If your schedule depend largely on the exercise machines, I recommend that you reconsider. In fact, the “Presets” movement will create an reduction force in the overall muscle growth fatigue because it makes the muscle fatigue unnecessarily in a stretched state, so it can’t produce maximum impact in the period between movements, the stages that make the muscle growth the best. At two motion endpoints, muscle fibers are capable of exerting only a fraction of the force that they can generate over the mid-range anyway, the muscle growth effectively, if have — there isn’t much. Free weight exercises to mobilize more muscle fibers than using the machine, as pull-ups was demonstrated by MRI that mobilize more muscle fibers thanPull-downs with a cable. Don’t get me wrong, I don’t tell you to stop using the exercise machine but shouldn’t dependent on it too much, because surely there will have some kind of machine that you will need them.

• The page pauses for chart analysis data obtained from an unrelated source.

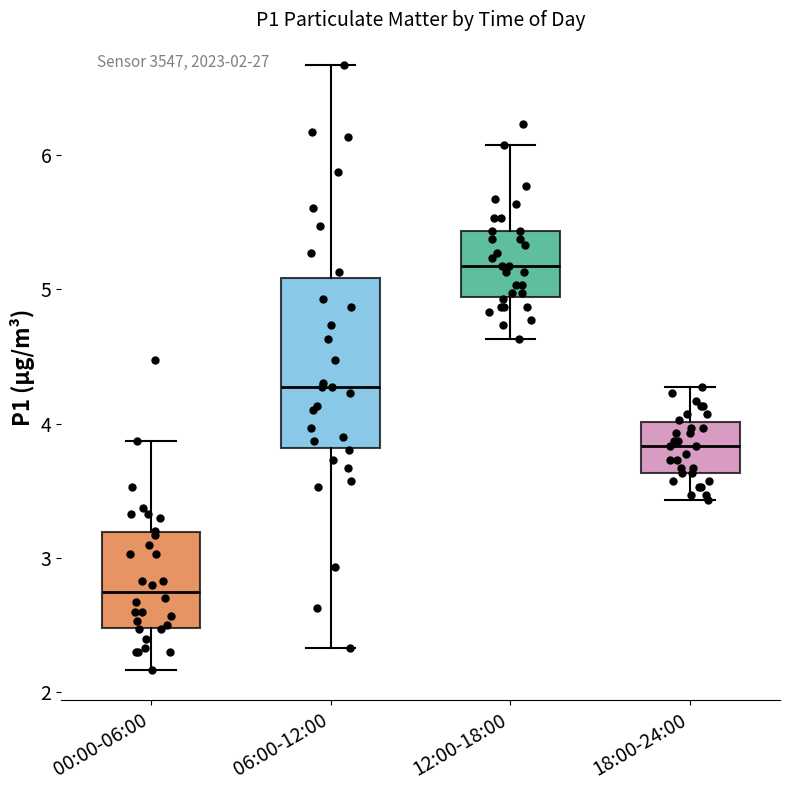

Which box's median line is the lowest?

00:00-06:00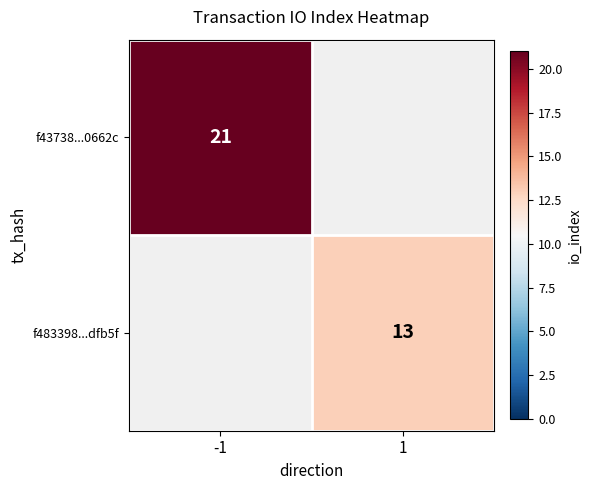

The f43738...0662c series shows 21 at -1. True or false?

True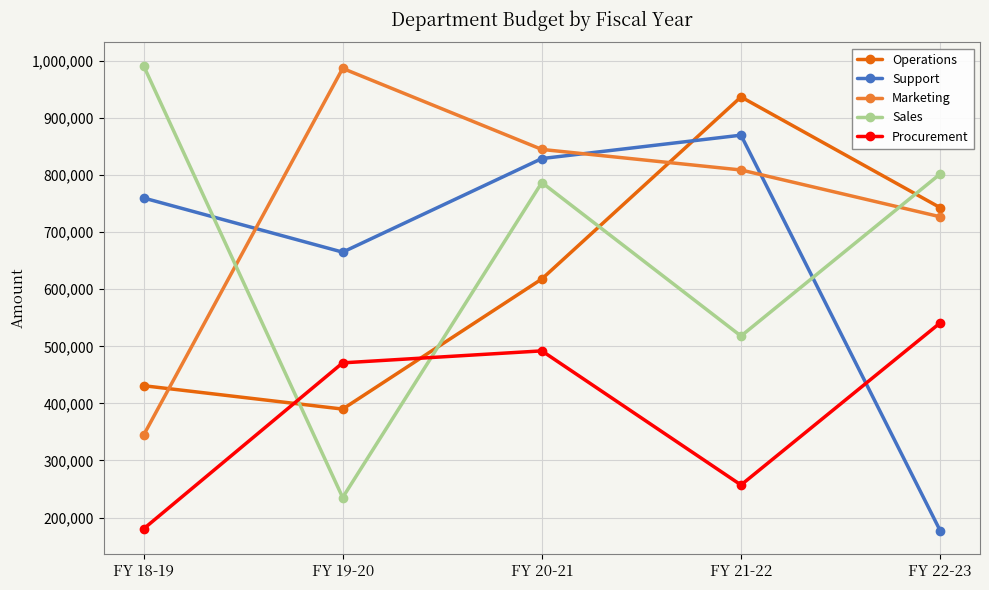

Does the chart display data point markers on the line(s)?

Yes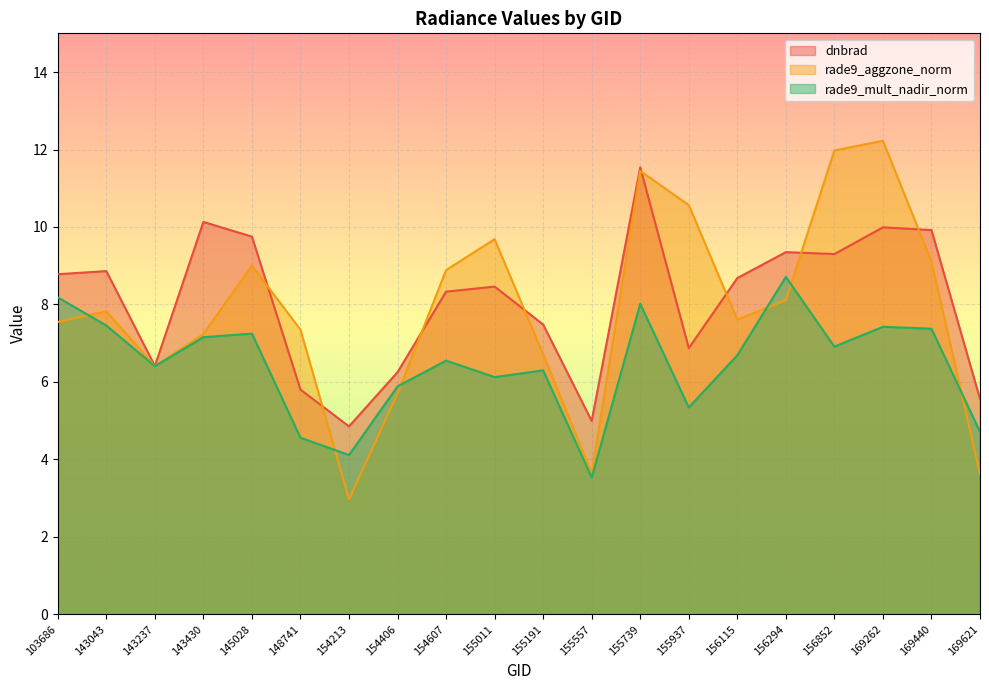

Which series has the widest spread of values?

rade9_aggzone_norm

8. Don’t Overuses Food Supplements

No such thing as just taking food supplements that will increase muscle, the food supplement is simply providing protein, but coupled with it is trainings to transform that protein. Anyway, it’s not compare to a natural diet. So please see it as a product support for the meals when the nutrient conditions were guaranteed. Multivitamin and minerals are essential for body growth, (some of important vitamins like B, C, E) you can drink from 2–3 time/day after each meal.

9. Adequate Supply Of Water

Water makes up 75% of your muscles, so if you want bigger don’t let be dehydrated, drink 1 gallon of water per day, the advice here is don’t drink water too much during training, because it will make sweating too much, easily lead to fatigue, after training, drink mineral water, which contains electrolytes such as (Na +, K + ….) to compensate the salt lost.

10. Right Movement

Don’t skip this principle, because that will effect to your workout progress, correctly practice decided to 70% efficiency of each exercise, if you must cheat, it mean too heavy, it will cause your body mobilize the other muscle groups to lift this weights and reduce effects of the focus muscle groups, increase the possibility of injury, because your body use others muscle groups, that exercise not designed for them. Therefore heavy training at suitable level, which allow you to make the right moves, don’t lifting weights excessive to express yourself and finally take the unnecessary injury, or worse, end up your gym forever.

11. Control Your Lifting

While training, try to control your weights, training too fast or too heavy, then you will probably use the hips, body or momentum more than muscle to lift weights. Obviously it’s inefficient, so please focus and control. The important thing is separate the muscle groups and train them with the exercises, angles, diverse techniques. If you can use the right technique at the appropriate weights, the body will grow.

12. Rest To Muscle Grow

You can’t ignore that, especially for this guy, why it is important, because after a workout your muscle will be hurt, the muscle cells is damaged and died and it will need the rest time to regeneration and development, as a result you become bigger, what if you hang out all night after exhausting in the gym, so simple! it will obtain energy from your muscles and make muscle atrophy. So remember, training is just preparation and resting is the real muscular development process.

Conclusion

Via what I share above, I want you to understand that the gym training like a journey, no one can own a nice body without spent many years of grueling training, including the people with good genes, do not sit there to blame or whine, let step out and go to the gym now!, let’s enjoy and turn it into your lifestyle, until you suddenly realize many things are come to you, that you did not have previously, at that time, please don’t stop, let continue to move forward to the next level of change, freedom and happiness — the life is your choice!